▸ **Texte proposé**:
---+---

Avec Vous parler de mon fils, Philippe Besson propose une plongée dans l’univers du harcèlement scolaire. Rencontre avec un écrivain de l’absence et du murmure pour un réquisitoire implacable, délicat et bouleversant.
La quarantaine ordinaire, assis au bord du lit, Vincent fixe un verre d’eau. Dans quelques heures, avec sa femme Juliette et leur fils Enzo, 9 ans, il participera à une marche blanche dans les rues de Saint-Nazaire. Ils marcheront en ville, et aussi en bord de mer, près de cette plage où leur fils aîné, Hugo, 14 ans, aimait se promener.
Quelque temps auparavant, Hugo s’est suicidé. Être harcelé par deux autres élèves de sa classe au collège, il ne supportait plus. Une fois encore, entré en littérature en 2001, Philippe Besson interroge ce monde quotidien, cette vie qui va (tellement) mal : c’est Vous parler de mon fils, un roman aussi délicat que bouleversant. Un texte poignant, furieusement réaliste, sur le harcèlement scolaire et la plongée dans un monde où règne la loi du plus fort, la toute-puissance des réseaux sociaux, l’inertie des autorités, le refus du droit à la différence.
D’une écriture et d’un style en apparence simples, à travers l’histoire de Vincent, Juliette, Hugo et Enzo, Philippe Besson dresse un réquisitoire implacable. Froidement, inexorablement, sans grand discours ni envolée pseudo-lyrique. Le grand roman de l’ultramoderne solitude. Rencontre exclusive avec un «éveilleur de consciences», un auteur qui se définit encore et toujours comme «un écrivain du murmure, du silence, du non-dit».
Vous parler de mon fils est votre vingt-quatrième roman. Pourquoi l’avoir écrit aujourd’hui?
Philippe Besson : Je le portais en moi depuis longtemps, mais je suppose que la succession des évènements sur la période récente m’a donné encore plus envie de l’écrire. Comme tout le monde, je suis heurté et blessé par l’actualité quand elle nous rapporte toutes ces histoires de ces enfants et adolescents insultés, injuriés, molestés, menacés, torturés psychologiquement, mis à l’écart, bannis, montrés du doigt pour une supposée différence, pour un supposé handicap… Comme tout le monde, je suis heurté et blessé par ces marches blanches organisées en hommage à ces enfants et adolescents qui ont décidé de se donner la mort.
Comme tout le monde, je suis heurté et blessé par les témoignages poignants de toutes ces mères qui disent : « Mon fils n’est plus là, ma fille est partie »… Un écrivain ne vit pas en dehors du monde, dans une tour d’ivoire avec une chandelle à côté de lui. Il est traversé par les mêmes choses que tout le monde. Donc, à un moment, cette violence faite aux enfants a commencé à me tarauder. Je me suis dit : « On a un rôle à jouer » Et puis, moi-même, j’ai été harcelé quand j’étais collégien, je n’ai jamais oublié… Je sais ce que ça veut dire d’être insulté, injurié, molesté, j’avais 13 ans.

---+---

▸ **Consignes**:
1 - Restituez fidèlement le passage de l'entretien avec Philippe Besson qui débute par « Avec Vous parler » et se poursuit jusqu'à « délicat et bouleversant. ».
2 - Répondez aux questions suivantes d'après l'entretien avec Philippe Besson :
(a) Dans quelle ville se déroulera la marche blanche ?
(b) En quelle année Philippe Besson est-il entré en littérature ?
(c) Quel âge avait Philippe Besson lorsqu'il a été harcelé ?
3 - Poursuivez l'entretien avec Philippe Besson à partir de sa dernière phrase.

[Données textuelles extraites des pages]
---+---

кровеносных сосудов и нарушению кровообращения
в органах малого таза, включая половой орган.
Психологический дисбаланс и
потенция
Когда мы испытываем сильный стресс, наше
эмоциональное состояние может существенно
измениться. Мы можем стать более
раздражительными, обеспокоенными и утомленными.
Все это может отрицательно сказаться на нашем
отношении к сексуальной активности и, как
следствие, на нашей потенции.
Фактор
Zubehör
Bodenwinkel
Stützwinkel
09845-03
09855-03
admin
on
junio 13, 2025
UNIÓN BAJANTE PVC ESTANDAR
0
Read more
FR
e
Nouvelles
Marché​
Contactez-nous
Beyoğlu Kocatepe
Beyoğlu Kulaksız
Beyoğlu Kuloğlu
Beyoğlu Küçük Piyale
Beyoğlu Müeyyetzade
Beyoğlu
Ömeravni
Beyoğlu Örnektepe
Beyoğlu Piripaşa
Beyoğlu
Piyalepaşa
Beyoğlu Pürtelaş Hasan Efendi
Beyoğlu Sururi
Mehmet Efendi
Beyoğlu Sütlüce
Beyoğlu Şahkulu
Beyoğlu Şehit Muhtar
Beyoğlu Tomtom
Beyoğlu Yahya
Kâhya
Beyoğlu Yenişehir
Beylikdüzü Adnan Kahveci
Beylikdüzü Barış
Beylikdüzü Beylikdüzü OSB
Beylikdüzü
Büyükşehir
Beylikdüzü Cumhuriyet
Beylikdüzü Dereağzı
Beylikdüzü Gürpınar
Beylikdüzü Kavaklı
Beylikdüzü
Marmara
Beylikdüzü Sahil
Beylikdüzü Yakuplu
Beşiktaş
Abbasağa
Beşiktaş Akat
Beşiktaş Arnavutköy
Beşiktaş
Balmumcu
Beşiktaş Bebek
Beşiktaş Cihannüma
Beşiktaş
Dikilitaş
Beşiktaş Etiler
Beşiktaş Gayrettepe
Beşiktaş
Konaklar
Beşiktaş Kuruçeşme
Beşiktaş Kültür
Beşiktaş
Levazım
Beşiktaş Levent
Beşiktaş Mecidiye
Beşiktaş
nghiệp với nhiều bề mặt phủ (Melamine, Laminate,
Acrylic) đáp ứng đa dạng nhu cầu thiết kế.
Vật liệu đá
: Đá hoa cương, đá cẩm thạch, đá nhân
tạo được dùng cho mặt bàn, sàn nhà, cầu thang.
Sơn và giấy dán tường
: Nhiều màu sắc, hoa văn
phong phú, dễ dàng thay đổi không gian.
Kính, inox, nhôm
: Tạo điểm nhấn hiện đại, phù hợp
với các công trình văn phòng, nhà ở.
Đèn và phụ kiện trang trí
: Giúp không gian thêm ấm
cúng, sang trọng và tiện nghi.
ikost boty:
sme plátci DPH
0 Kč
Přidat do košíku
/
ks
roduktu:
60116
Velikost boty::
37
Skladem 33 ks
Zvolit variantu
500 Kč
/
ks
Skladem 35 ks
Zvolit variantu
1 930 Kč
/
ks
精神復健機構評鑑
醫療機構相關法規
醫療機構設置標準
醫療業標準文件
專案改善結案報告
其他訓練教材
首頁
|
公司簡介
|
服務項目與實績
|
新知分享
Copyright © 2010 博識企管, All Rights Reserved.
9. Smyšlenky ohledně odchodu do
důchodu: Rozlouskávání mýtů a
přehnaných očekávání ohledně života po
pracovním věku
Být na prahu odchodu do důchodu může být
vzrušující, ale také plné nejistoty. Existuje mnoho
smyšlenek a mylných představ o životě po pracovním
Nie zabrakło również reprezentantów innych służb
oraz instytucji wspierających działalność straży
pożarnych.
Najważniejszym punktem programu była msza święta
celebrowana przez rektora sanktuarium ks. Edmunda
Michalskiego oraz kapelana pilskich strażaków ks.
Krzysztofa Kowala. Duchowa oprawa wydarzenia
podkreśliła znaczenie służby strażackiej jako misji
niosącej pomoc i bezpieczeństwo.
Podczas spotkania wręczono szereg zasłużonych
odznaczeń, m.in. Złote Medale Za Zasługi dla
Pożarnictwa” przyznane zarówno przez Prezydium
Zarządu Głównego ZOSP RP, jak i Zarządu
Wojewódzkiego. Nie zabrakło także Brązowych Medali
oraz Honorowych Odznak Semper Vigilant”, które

---+---

▸ **Réponses fournies**:
1 -
Avec Vous parler de mon fils, Philippe Besson propose une plongée dans l’univers du harcèlement scolaire. Rencontre avec un écrivain de l’absence et du murmure pour un réquisitoire implacable, délicat et bouleversant.

2 -
(a) À Saint-Nazaire.
(b) En 2001.
(c) Il avait 13 ans.

3 -
Peut-être qu’aujourd’hui, j’écris pour employer les mots que je n’ai pas employés quand j’avais 14 ans
Je me souviens que c’était violent, de ma honte, de l’humiliation, du silence dans lequel je me suis enfermé. Alors, je n’ai pas su trouver les mots, je n’ai pas eu la repartie ni l’irrévérence ni l’insolence pour répondre. Je n’avais personne à qui en parler et que ça a été horrible. Peut-être qu’aujourd’hui, j’écris pour employer les mots que je n’ai pas employés quand j’avais 14 ans. C’est ça la réalité.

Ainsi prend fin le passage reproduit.